Aged care affects all of us in the community and, because it affects all of us, it is a cheap shot to talk about sledgehammers and nitpicking. I am sure I am not alone in having such care and concern for my grandmother. Every grandchild would share the same concern. The Minister for Ageing, Senator Santoro, when discussing the issue of Plumpton Villa, said, ‘We are going to keep it under very close surveillance.’ Well, Senator Santoro—not just you, but me as well. We are both going to keep it under very close surveillance. We must acknowledge that not every facility has the relative of a member of parliament residing in it, but they do have the residents and their families.

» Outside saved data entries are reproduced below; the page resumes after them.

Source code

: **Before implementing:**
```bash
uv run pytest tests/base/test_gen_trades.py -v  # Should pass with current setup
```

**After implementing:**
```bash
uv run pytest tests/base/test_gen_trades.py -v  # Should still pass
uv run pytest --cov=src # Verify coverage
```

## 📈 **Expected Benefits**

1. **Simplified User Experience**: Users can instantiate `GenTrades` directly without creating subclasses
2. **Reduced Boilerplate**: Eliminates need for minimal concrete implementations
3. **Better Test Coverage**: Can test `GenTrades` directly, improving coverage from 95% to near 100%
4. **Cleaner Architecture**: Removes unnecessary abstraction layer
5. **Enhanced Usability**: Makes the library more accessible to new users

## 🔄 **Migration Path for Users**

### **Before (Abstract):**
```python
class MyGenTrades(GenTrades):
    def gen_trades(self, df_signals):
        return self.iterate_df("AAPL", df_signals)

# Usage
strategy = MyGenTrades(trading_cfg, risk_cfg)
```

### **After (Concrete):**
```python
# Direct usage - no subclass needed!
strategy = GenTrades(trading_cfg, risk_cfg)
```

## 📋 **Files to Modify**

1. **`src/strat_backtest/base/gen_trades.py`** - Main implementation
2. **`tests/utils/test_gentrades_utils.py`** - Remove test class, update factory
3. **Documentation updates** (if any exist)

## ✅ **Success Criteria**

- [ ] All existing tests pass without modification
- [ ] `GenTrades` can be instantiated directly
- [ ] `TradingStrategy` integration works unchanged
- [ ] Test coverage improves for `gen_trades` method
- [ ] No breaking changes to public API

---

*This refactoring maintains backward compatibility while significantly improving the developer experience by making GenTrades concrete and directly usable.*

One of the major concerns about the aged-care system into the future is that often for many people the argument is reduced to a question of the number of places available. It is not just the number of places—it is the quality of those places. It is important that we recognise that aged care in this country is the future. It is not just about the number of high-care or low-care places that are available. We know pretty well what is before us. Population projections and trends make it obvious that an increasing number of our fellow citizens are living longer. Therefore, it is possible to determine demand for years in advance. It is crucially important to plan for that trend. Australia is luckier than many other countries in that our ageing population can be balanced not only by an increase in our birth rate, which has been taking place in recent years, but also by a modification in our migration intake. However, the fact remains that people are living longer and more of them will require care in the future. To simply reduce the question of future needs to the number of places available overlooks an important factor—who will work in the facilities of the future? Only Labor is prepared to build this nation for the future, to ensure that our aged citizens can approach their retirement with security, equity, and decency for all.